A study published in the December 15, 2008 issue of the Journal of Clinical Sleep Medicine suggests that screening patients with Type 2 diabetes for obstructive sleep apnea (OSA) and treating those who have obstructive sleep apnea with continuous positive airway pressure (CPAP) and bi-level positive airway pressure (bi-level/BiPAP), or generically xPAP, therapy could improve the management of their hyperglycemia and might favorably influence their long-term prognosis.
According to Arthur Dawson, M.D., division of Chest and Critical Care Medicine, Scripps Clinic Sleep Center, La Jolla, California, it is not surprising that many diabetics have sleep apnea since Type 2 diabetes and obstructive sleep apnea are both conditions that are becoming much more common because of the obesity epidemic.
"The low blood oxygen level and the arousals associated with an apneic event activate the sympathetic nervous system and cause the release of stress hormones, both of which tend to raise the blood glucose. If we could prevent these apneic events with CPAP or bi-level/BiPAP, then we might keep the glucose level lower and more stable through the night," said Dawson.
For the study, 20 patients with Type 2 diabetes who were on a stable diabetic regime were recruited at the time of their initial consultation with a sleep physician. All participants were newly diagnosed with moderate to severe obstructive sleep apnea, and none had any previous experience with CPAP or bi-level positive airway pressure/BiPAP".
Glucose level was monitored with a continuous glucose monitoring system (CGMS) over a period of 36 hours, which included a night in a sleep laboratory for evaluation by polysomnography. On the first night of the study, patients’ obstructive sleep apnea was untreated.

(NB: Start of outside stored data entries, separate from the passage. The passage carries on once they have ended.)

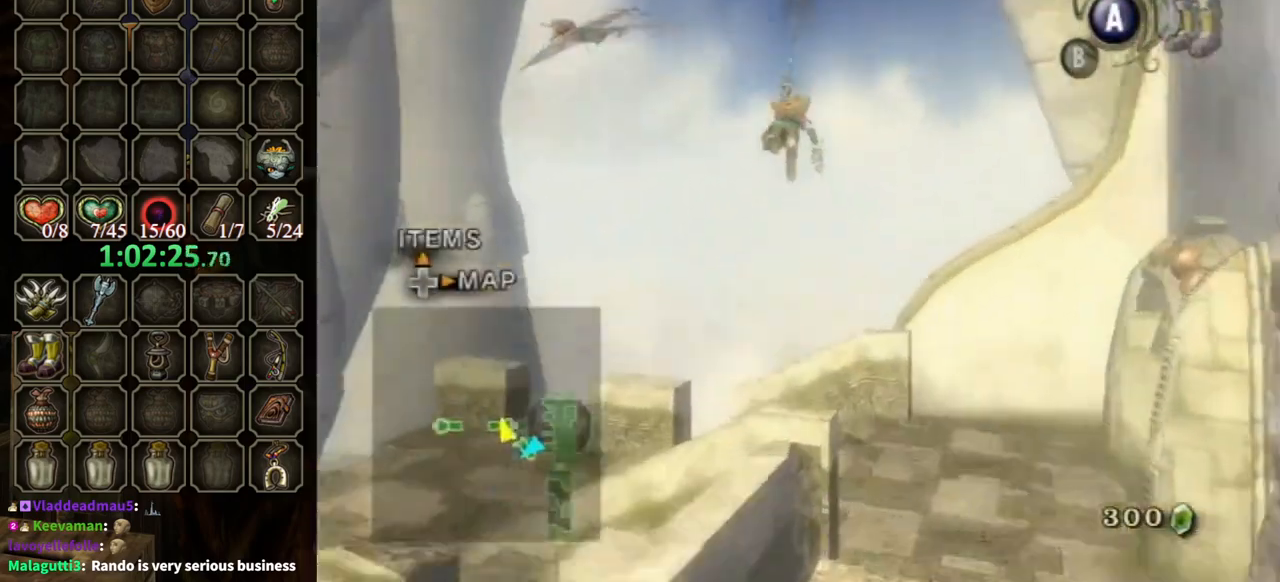
{"buttons": ["L1"], "left_stick": "center", "right_stick": "center", "events": []}
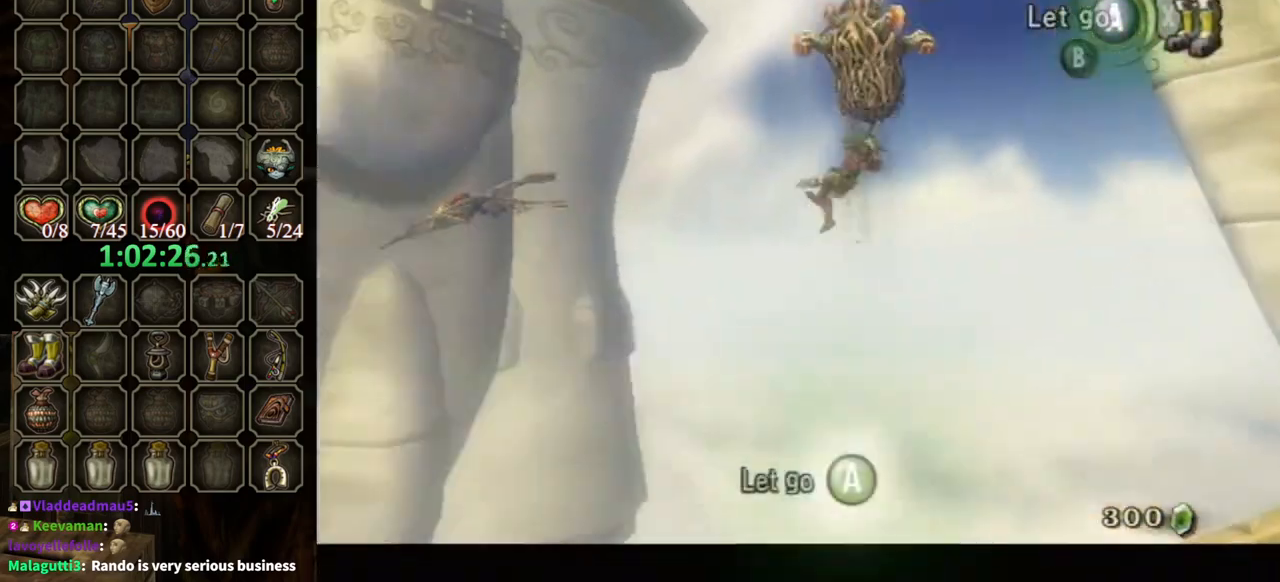
{"buttons": ["L1"], "left_stick": "center", "right_stick": "center", "events": [[100, "Y", "down"], [367, "Y", "up"]]}
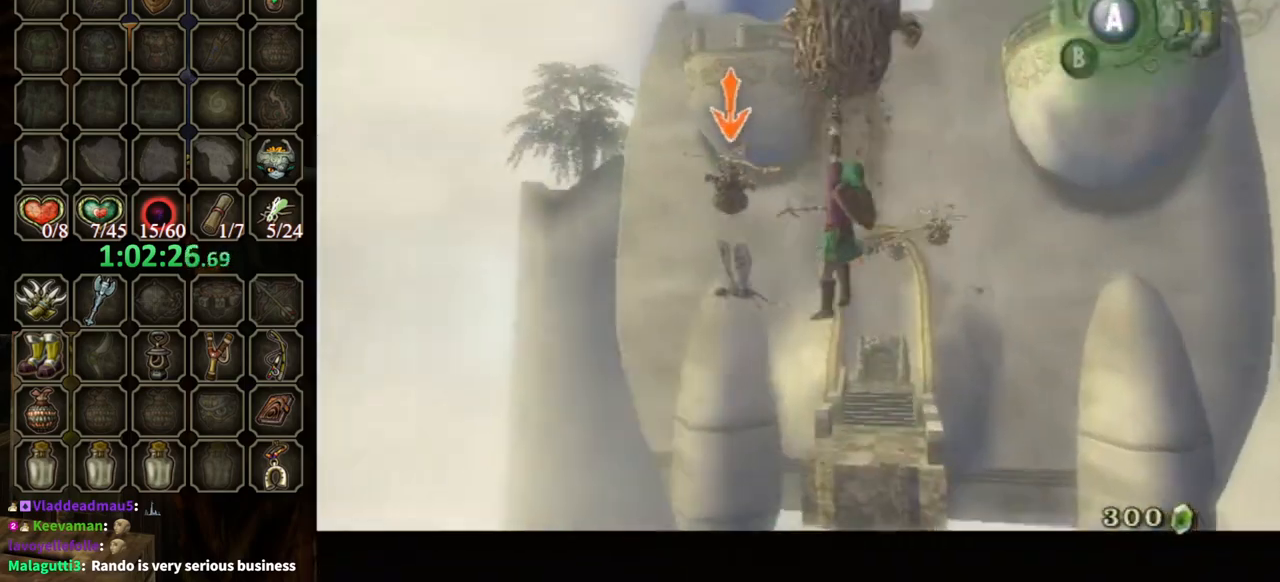
{"buttons": ["L1"], "left_stick": "center", "right_stick": "center", "events": []}
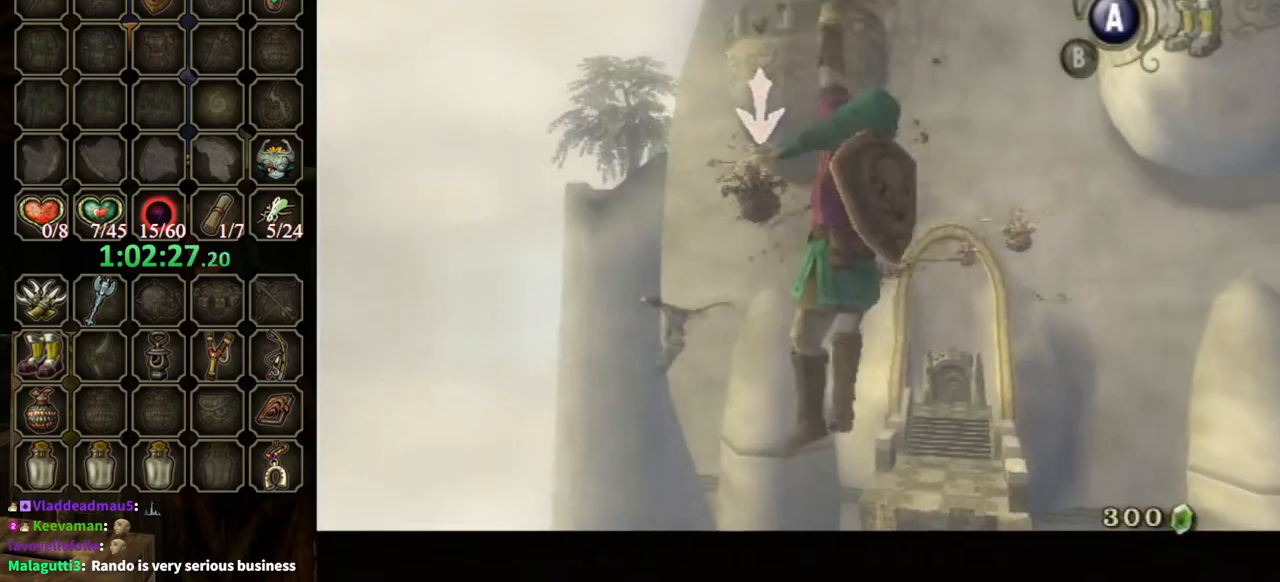
{"buttons": ["L1"], "left_stick": "center", "right_stick": "center", "events": []}
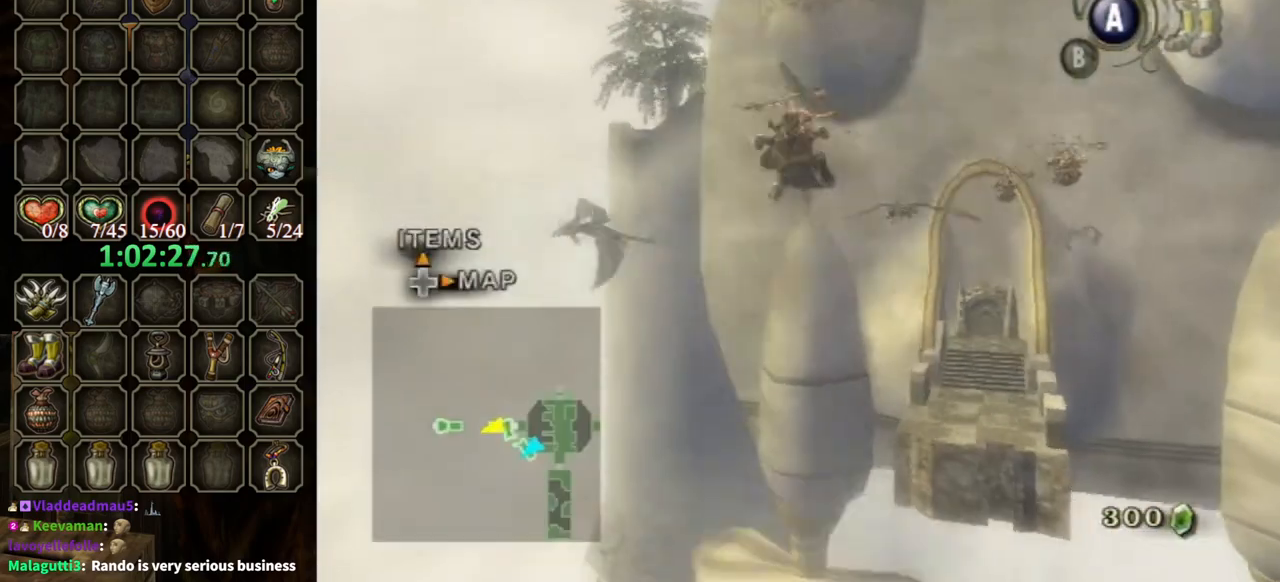
{"buttons": ["Y", "L1"], "left_stick": "center", "right_stick": "center", "events": [[433, "Y", "down"]]}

A second night of glucose monitoring and sleep recording was done after the participants had been on xPAP therapy for a duration of one-to-three months. No changes were made in participants’ diets or medication for diabetes throughout the study.
Results showed that in a group of 20 patients with Type 2 diabetes who were mostly obese and were newly diagnosed with obstructive sleep apnea, sleeping and nocturnal hyperglycemia were reduced and the sleeping interstitial glucose level was less variable during xPAP treatment.
The average glucose level during sleep decreased by approximately 20mg/dL after an average of 41 days of xPAP. The sleeping glucose also was more stable after treatment, with the median standard deviation decreasing from 20.0 to 13.0 and the mean difference between maximum and minimum values decreasing from 88 to 57.
The authors believe that recognizing and treating obstructive sleep apnea could improve the outlook for diabetics who also suffer from obstructive sleep apnea. Researchers involved in this study theorized that by using the CGMS they were able to pick up short-term changes in the glucose level that would not be detected by traditional measurements.